By Greer Jackson, Howard University News Service
An MMGY Global study released last year found that Black leisure travelers in the United States spent $109.4 billion on travel in 2019. Between 2010 and 2018, the economic value of the Black travel movement grew to $68 billion. Despite these numbers, the influence of Black travelers on the industry is still underappreciated.
This was one of the points of discussion during a panel hosted by Blackprint, an employee resource group at the Meredith Corporation, in collaboration with Travel + Leisure magazine. The event was the second installment of a series on the Black experience in travel, as part of Meredith’s Black History Month celebration.
“We’re considered aspirational even though we spend billions.

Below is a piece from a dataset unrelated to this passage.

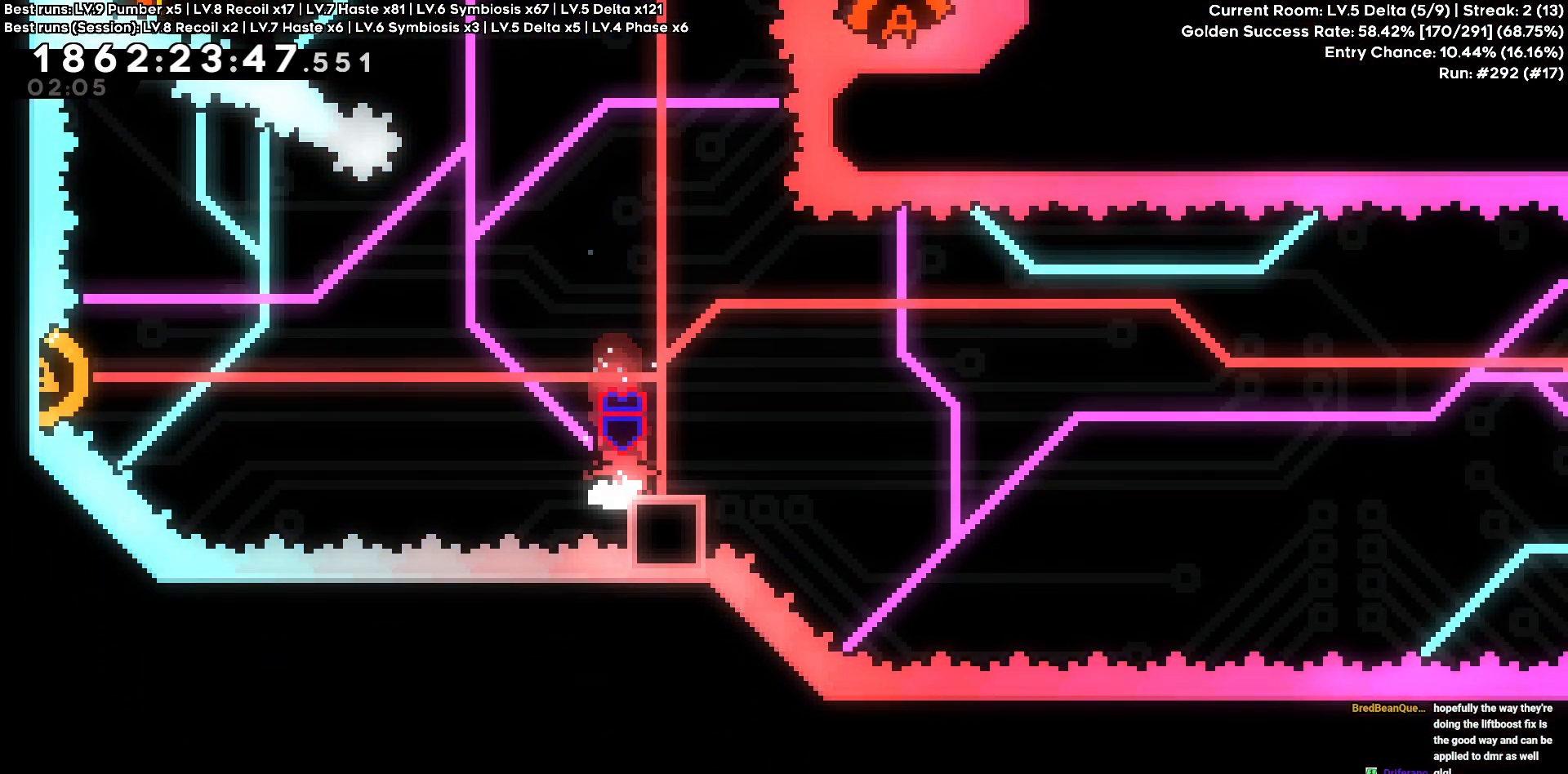
{"keys": [], "events": []}
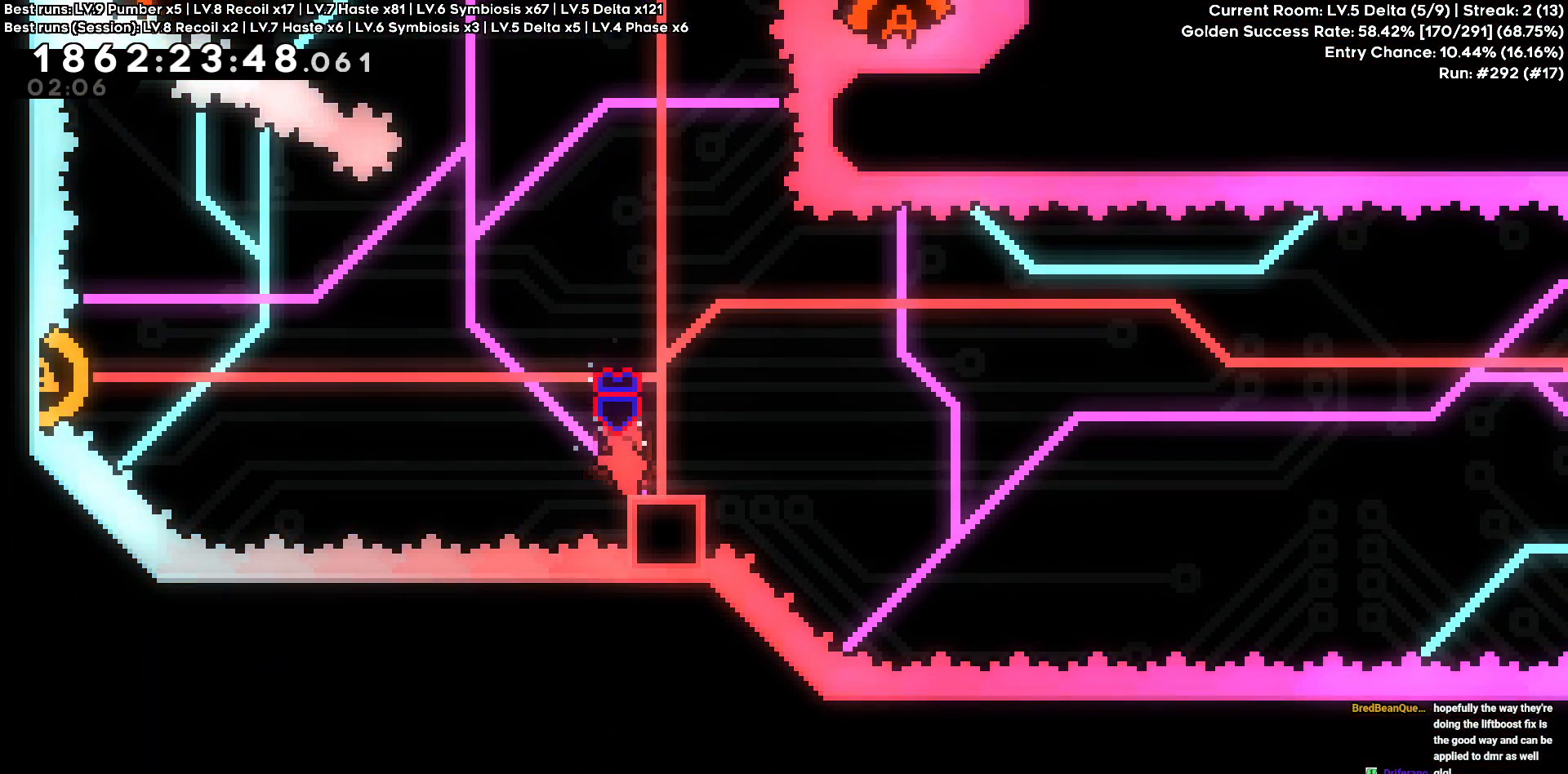
{"keys": ["a", "s"], "events": [[333, "s", "down"], [433, "a", "down"]]}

We’re still considered the market that doesn’t have it, and so you don’t see us in the advertising; you don’t see us in the stories,” said Danielle Pointdujour, a travel writer, editor and Howard alumna. Pointdujour is known for her travel brand Hotel Whisperer, and has written for publications like Essence and Travel Noire.
She explained that she uses her platform to advocate for representation, especially in niche areas like luxury travel.
“I love sharing Black people in luxurious spaces. We don’t see ourselves represented in those areas a lot. I love showing us spending money, living life, and that’s mostly why people follow me- because they have those aspirations also,” she said.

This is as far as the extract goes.